- Shahrabad
- Coordinates: 36°00′42″N 50°10′26″E﻿ / ﻿36.01167°N 50.17389°E
- Country: Iran
- Province: Qazvin
- County: Abyek
- Bakhsh: Basharyat
- Rural District: Basharyat-e Gharbi

Population (2006)
- • Total: 369
- Time zone: UTC+3:30 (IRST)
- • Summer (DST): UTC+4:30 (IRDT)

= Shahrabad, Qazvin =

Shahrabad (شهراباد, also Romanized as Shahrābād) is a village in Basharyat-e Gharbi Rural District, Basharyat District, Abyek County, Qazvin Province, Iran.
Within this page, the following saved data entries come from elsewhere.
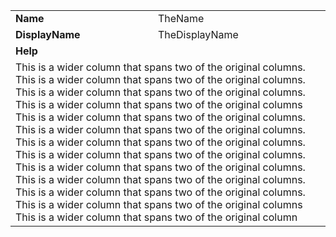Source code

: <html>
<table><tr><td><b>Name</b></td><td>TheName</td></tr>
<tr><td><b>DisplayName</b></td><td>TheDisplayName</td></tr>
<tr><td colspan="2"><b>Help</b></td></tr>
<tr><td colspan="2">This is a wider column that spans two of the original columns.
                This is a wider column that spans two of the original columns.
                 This is a wider column that spans two of the original columns.
                 This is a wider column that spans two of the original columns
                 This is a wider column that spans two of the original columns.
                 This is a wider column that spans two of the original columns.
                 This is a wider column that spans two of the original columns.
                 This is a wider column that spans two of the original columns.
                 This is a wider column that spans two of the original columns.
                 This is a wider column that spans two of the original columns.
                 This is a wider column that spans two of the original columns.
                 This is a wider column that spans two of the original columns
                 This is a wider column that spans two of the original column</td></tr>
</table>
</html>
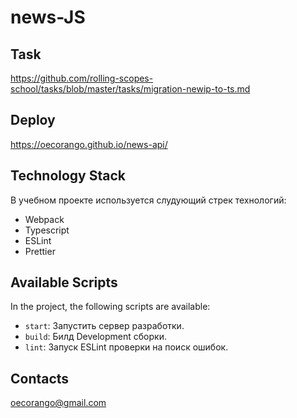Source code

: # news-JS

## Task

https://github.com/rolling-scopes-school/tasks/blob/master/tasks/migration-newip-to-ts.md

## Deploy
https://oecorango.github.io/news-api/

## Technology Stack

В учебном проекте используется слудующий стрек технологий:

- Webpack
- Typescript
- ESLint
- Prettier

## Available Scripts

In the project, the following scripts are available:

- `start`: Запустить сервер разработки.
- `build`: Билд Development сборки.
- `lint`: Запуск ESLint проверки на поиск ошибок.

## Contacts

oecorango@gmail.com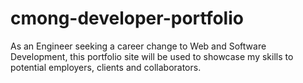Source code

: # cmong-developer-portfolio
As an Engineer seeking a career change to Web and Software Development, this portfolio site will be used to showcase my skills to potential employers, clients and collaborators.
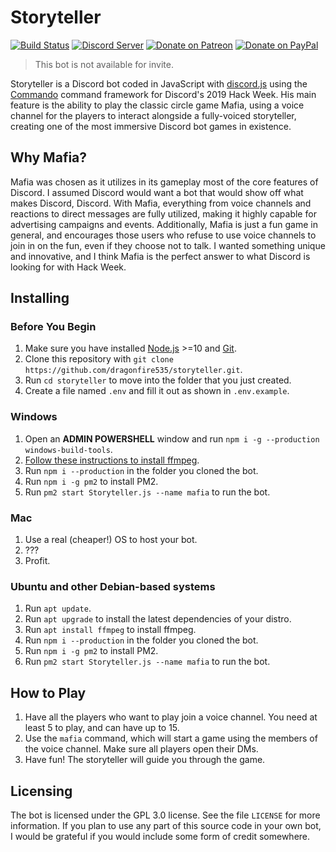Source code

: # Storyteller
[![Build Status](https://travis-ci.org/dragonfire535/storyteller.svg?branch=master)](https://travis-ci.org/dragonfire535/storyteller)
[![Discord Server](https://discordapp.com/api/guilds/252317073814978561/embed.png)](https://discord.gg/sbMe32W)
[![Donate on Patreon](https://img.shields.io/badge/patreon-donate-orange.svg)](https://www.patreon.com/dragonfire535)
[![Donate on PayPal](https://img.shields.io/badge/paypal-donate-blue.svg)](https://www.paypal.me/dragonfire535)

> This bot is not available for invite.

Storyteller is a Discord bot coded in JavaScript with
[discord.js](https://discord.js.org/) using the
[Commando](https://github.com/discordjs/Commando) command framework
for Discord's 2019 Hack Week. His main feature is the ability to play
the classic circle game Mafia, using a voice channel for the players
to interact alongside a fully-voiced storyteller, creating one of the
most immersive Discord bot games in existence.

## Why Mafia?

Mafia was chosen as it utilizes in its gameplay most of the core
features of Discord. I assumed Discord would want a bot that would
show off what makes Discord, Discord. With Mafia, everything from
voice channels and reactions to direct messages are fully utilized,
making it highly capable for advertising campaigns and events.
Additionally, Mafia is just a fun game in general, and encourages
those users who refuse to use voice channels to join in on the fun,
even if they choose not to talk. I wanted something unique and
innovative, and I think Mafia is the perfect answer to what Discord
is looking for with Hack Week.

## Installing

### Before You Begin

1. Make sure you have installed [Node.js](https://nodejs.org/en/) >=10 and [Git](https://git-scm.com/).
2. Clone this repository with `git clone https://github.com/dragonfire535/storyteller.git`.
3. Run `cd storyteller` to move into the folder that you just created.
4. Create a file named `.env` and fill it out as shown in `.env.example`.

### Windows

1. Open an **ADMIN POWERSHELL** window and run `npm i -g --production windows-build-tools`.
2. [Follow these instructions to install ffmpeg](https://www.wikihow.com/Install-FFmpeg-on-Windows).
3. Run `npm i --production` in the folder you cloned the bot.
4. Run `npm i -g pm2` to install PM2.
5. Run `pm2 start Storyteller.js --name mafia` to run the bot.

### Mac

1. Use a real (cheaper!) OS to host your bot.
2. ???
3. Profit.

### Ubuntu and other Debian-based systems

1. Run `apt update`.
2. Run `apt upgrade` to install the latest dependencies of your distro.
3. Run `apt install ffmpeg` to install ffmpeg.
4. Run `npm i --production` in the folder you cloned the bot.
5. Run `npm i -g pm2` to install PM2.
6. Run `pm2 start Storyteller.js --name mafia` to run the bot.

## How to Play

1. Have all the players who want to play join a voice channel. You need at least 5 to play, and can have up to 15.
2. Use the `mafia` command, which will start a game using the members of the voice channel. Make sure all players open their DMs.
3. Have fun! The storyteller will guide you through the game.

## Licensing

The bot is licensed under the GPL 3.0 license. See the file `LICENSE` for more
information. If you plan to use any part of this source code in your own bot, I
would be grateful if you would include some form of credit somewhere.
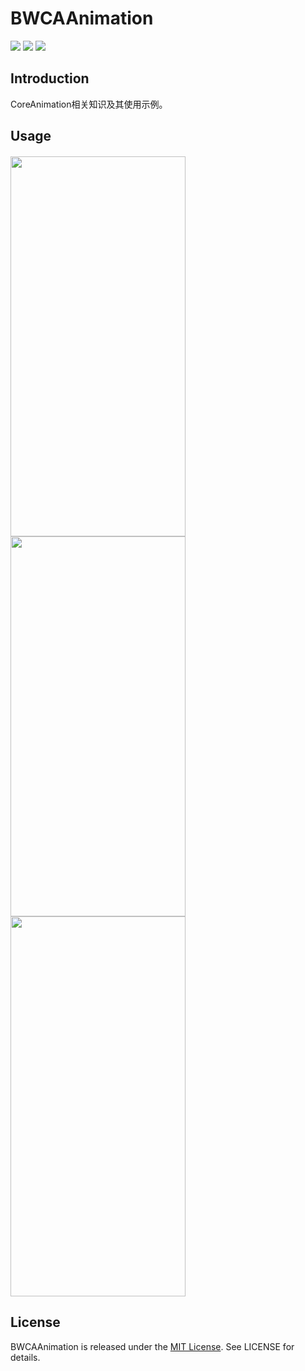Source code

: # BWCAAnimation

![](https://img.shields.io/badge/platform-iOS-red.svg) ![](https://img.shields.io/badge/language-Objective--C-orange.svg) ![](https://img.shields.io/badge/license-MIT%20License-brightgreen.svg) 

## Introduction
CoreAnimation相关知识及其使用示例。


## Usage

#### <a id="> "></a>
<img src="https://github.com/wz15011015github/BWCAAnimation/blob/master/CAAnimation/CAAnimation/Resources/CAAnimation_list.png" width="280" height="608">  <img src="https://github.com/wz15011015github/BWCAAnimation/blob/master/CAAnimation/CAAnimation/Resources/CAAnimation_CABasicAnimation_list.png" width="280" height="608">  <img src="https://github.com/wz15011015github/BWCAAnimation/blob/master/CAAnimation/CAAnimation/Resources/CAAnimation_hint.png" width="280" height="608">


## License
BWCAAnimation is released under the [MIT License](https://github.com/wz15011015github/BTStudio/blob/master/License/MITLicense.html). See LICENSE for details.
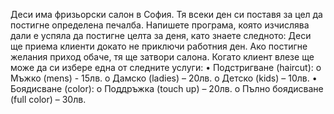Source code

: Деси има фризьорски салон в София. Тя всеки ден си поставя за цел да постигне определена печалба. Напишете програма, която изчислява дали е успяла да постигне целта за деня, като знаете следното:
Деси ще приема клиенти докато не приключи работния ден. Ако постигне желания приход обаче, тя ще затвори салона. Когато клиент влезе ще може да си избере една от следните услуги:
•	Подстригване (haircut):
o	Мъжко (mens) - 15лв.
o	Дамско (ladies) – 20лв.
o	Детско (kids) – 10лв.
•	Боядисване (color):
o	Поддръжка (touch up) – 20лв.
o	Пълно боядисване (full color) – 30лв.
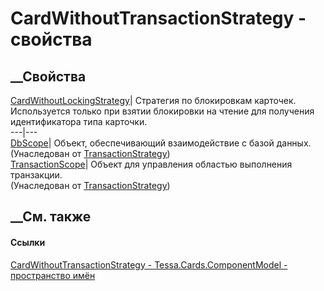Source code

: # CardWithoutTransactionStrategy - свойства
##  __Свойства
[CardWithoutLockingStrategy](P_Tessa_Cards_ComponentModel_CardWithoutTransactionStrategy_CardWithoutLockingStrategy.htm)|
Стратегия по блокировкам карточек. Используется только при взятии блокировки
на чтение для получения идентификатора типа карточки.  
---|---  
[DbScope](P_Tessa_Platform_Data_TransactionStrategy_DbScope.htm)|  Объект,
обеспечивающий взаимодействие с базой данных.  
(Унаследован от
[TransactionStrategy](T_Tessa_Platform_Data_TransactionStrategy.htm))  
[TransactionScope](P_Tessa_Platform_Data_TransactionStrategy_TransactionScope.htm)|
Объект для управления областью выполнения транзакции.  
(Унаследован от
[TransactionStrategy](T_Tessa_Platform_Data_TransactionStrategy.htm))  
##  __См. также
#### Ссылки
[CardWithoutTransactionStrategy -
](T_Tessa_Cards_ComponentModel_CardWithoutTransactionStrategy.htm)
[Tessa.Cards.ComponentModel - пространство
имён](N_Tessa_Cards_ComponentModel.htm)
At the 2006 census, its population was 369, in 98 families.

It is located around 3 Kilometres (1.9 Miles) away from the town of Shahrestan, which has a slightly larger population at 446 in the 2006 census.

Shahrabad is located in a particularly flat and dry region of Qazvin, leading to a reliance on self-supported agricultural systems which take up an area approximately 30 times larger than that of the village (which has an area of around 420 square kilometres including unused land between or near constructed housing).

Currently no street view or photo-sphere data from Google Earth is available in the village, this is partly due to the poor infrastructure in the remote area in which the village is located.